I just get a chance to take a look at it. It can’t be reproduced. Below are some codes:

glGenTextures(2, tex);

glActiveTexture(GL_TEXTURE0);
glBindTexture(GL_TEXTURE_2D, tex[0]);
glTexImage2D(GL_TEXTURE_2D, 0, GL_RGBA, 4, 4, 0, GL_RGBA, GL_UNSIGNED_BYTE, _texture1);
glTexParameteri(GL_TEXTURE_2D, GL_TEXTURE_MAG_FILTER, GL_NEAREST);
glTexParameteri(GL_TEXTURE_2D, GL_TEXTURE_MIN_FILTER, GL_NEAREST);
glTexParameteri(GL_TEXTURE_2D, GL_TEXTURE_WRAP_S, GL_CLAMP_TO_EDGE);
glTexParameteri(GL_TEXTURE_2D, GL_TEXTURE_WRAP_T, GL_CLAMP_TO_EDGE);
glTexEnvi(GL_TEXTURE_ENV, GL_TEXTURE_ENV_MODE, GL_REPLACE);

glActiveTexture(GL_TEXTURE1);
glBindTexture(GL_TEXTURE_2D_ARRAY, tex[1]);
glTexImage3D(GL_TEXTURE_2D_ARRAY, 0, GL_RGBA, 4, 4, 2, 0, GL_RGBA, GL_UNSIGNED_BYTE, _texture2);
glTexParameteri(GL_TEXTURE_2D_ARRAY, GL_TEXTURE_MAG_FILTER, GL_NEAREST);
glTexParameteri(GL_TEXTURE_2D_ARRAY, GL_TEXTURE_MIN_FILTER, GL_NEAREST);
glTexParameteri(GL_TEXTURE_2D_ARRAY, GL_TEXTURE_WRAP_S, GL_CLAMP_TO_EDGE);
glTexParameteri(GL_TEXTURE_2D_ARRAY, GL_TEXTURE_WRAP_T, GL_CLAMP_TO_EDGE);
glTexEnvi(GL_TEXTURE_ENV, GL_TEXTURE_ENV_MODE, GL_REPLACE);
GLuint loc;
loc = glGetUniformLocationARB(p, "DefaultDetailTexture");
glUniform1iARB(loc, 0);
loc = glGetUniformLocationARB(p, "AlphaTextureArray");
glUniform1iARB(loc, 1);
loc = glGetUniformLocationARB(p, "DetailTextureArray");
glUniform1iARB(loc, 1);
loc = glGetUniformLocationARB(p, "NumDetailTextures");
glUniform1iARB(loc, 8);

No matter how I change the shader, the results shown on amd and nvidia are the same. My environment is HD5770 + Vista + Cat10.6.

If you still have problems, please send your program to me by frank.li@amd.com

Well, I tried making a minimal example, and found that I couldn’t reproduce the bug either. Then I went back to my original code and put the uniform loop conditional back in, and it worked fine.

Not a clue what I was doing wrong. Sorry for the waste of time.

It turns out the problem is still here, but it’s happening intermittantly.

When I turn my computer on, the uniform conditional in my main program doesn’t work. I then run my attempt at a minimal reconstruction of the problem and that does work. Then I go back to the main program and run it, and it now works fine!

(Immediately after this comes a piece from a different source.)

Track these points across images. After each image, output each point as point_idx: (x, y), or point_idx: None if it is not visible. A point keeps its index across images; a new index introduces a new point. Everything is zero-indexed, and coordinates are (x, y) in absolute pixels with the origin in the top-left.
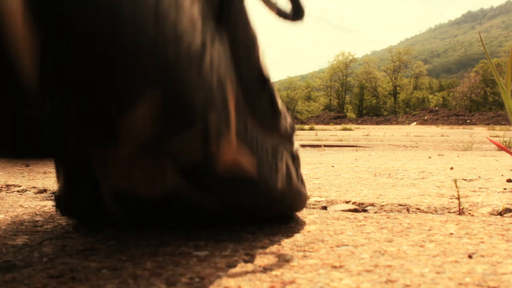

Not really got a clue how to track this down further.

It has not been intermittent for me – it has been 100%. I sent Frank a copy of the shader program source that was doing it for me. Not sure if he was able to test with that or not.

For now I’m getting by with hard-coding constants instead of using uniforms. Unfortunately, that is not (and cannot be) a permanent solution.